┌──

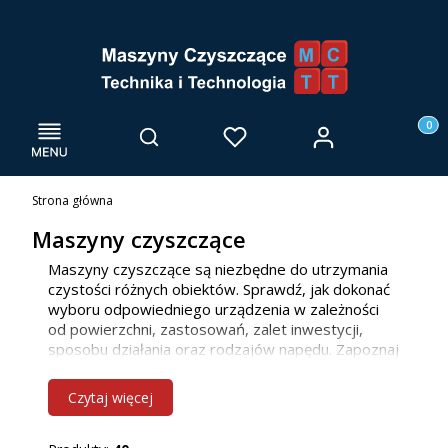
Menu
Otwórz wyszukiwarkę
Produk
Zaloguj się
Szukaj
Ulubione
Kosz
Strona główna
Maszyny czyszczące
Maszyny czyszczące są niezbędne do utrzymania
czystości różnych obiektów. Sprawdź, jak dokonać
wyboru odpowiedniego urządzenia w zależności
od powierzchni, zastosowań, zalet inwestycji,
sposobu działania oraz rodzajów napędu. Zapoznaj
się z naszą ofertą maszyn do mycia posadzek, już
teraz! Jako firma głównie działamy we Wrocławiu i
Czytaj więcej
innych miejscowościach w woj. dolnośląskim, ale
bez problemu dotrzemy również do klientów z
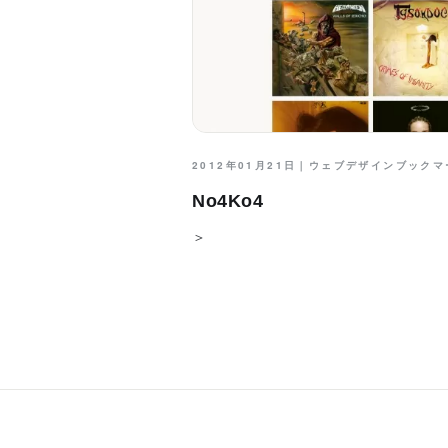
2012年01月21日｜
ウェブデザインブックマ
No4Ko4
＞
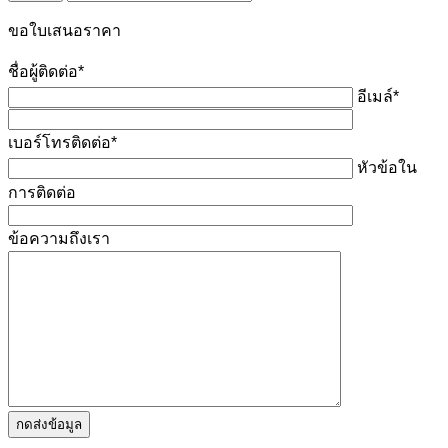
ขอใบเสนอราคา
ชื่อผู้ติดต่อ*
อีเมล์*
เบอร์โทรติดต่อ*
หัวข้อใน
การติดต่อ
ข้อความถึงเรา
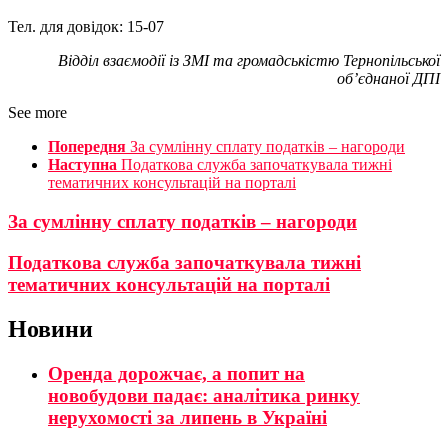
Тел. для довідок: 15-07
Відділ взаємодії із ЗМІ та громадськістю Тернопільської
об’єднаної ДПІ
See more
Попередня
За сумлінну сплату податків – нагороди
Наступна
Податкова служба започаткувала тижні
тематичних консультацій на порталі
За сумлінну сплату податків – нагороди
Податкова служба започаткувала тижні
тематичних консультацій на порталі
Новини
Оренда дорожчає, а попит на
новобудови падає: аналітика ринку
нерухомості за липень в Україні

└──

TRY IT:
Produce an exact copy of the lines from the line containing "się z naszą" to the end of the material, both ends included, and omit every picture.

PROBLEM SOLUTION:
się z naszą ofertą maszyn do mycia posadzek, już
teraz! Jako firma głównie działamy we Wrocławiu i
Czytaj więcej
innych miejscowościach w woj. dolnośląskim, ale
bez problemu dotrzemy również do klientów z
2012年01月21日｜
ウェブデザインブックマ
No4Ko4
＞
ขอใบเสนอราคา
ชื่อผู้ติดต่อ*
อีเมล์*
เบอร์โทรติดต่อ*
หัวข้อใน
การติดต่อ
ข้อความถึงเรา
Тел. для довідок: 15-07
Відділ взаємодії із ЗМІ та громадськістю Тернопільської
об’єднаної ДПІ
See more
Попередня
За сумлінну сплату податків – нагороди
Наступна
Податкова служба започаткувала тижні
тематичних консультацій на порталі
За сумлінну сплату податків – нагороди
Податкова служба започаткувала тижні
тематичних консультацій на порталі
Новини
Оренда дорожчає, а попит на
новобудови падає: аналітика ринку
нерухомості за липень в Україні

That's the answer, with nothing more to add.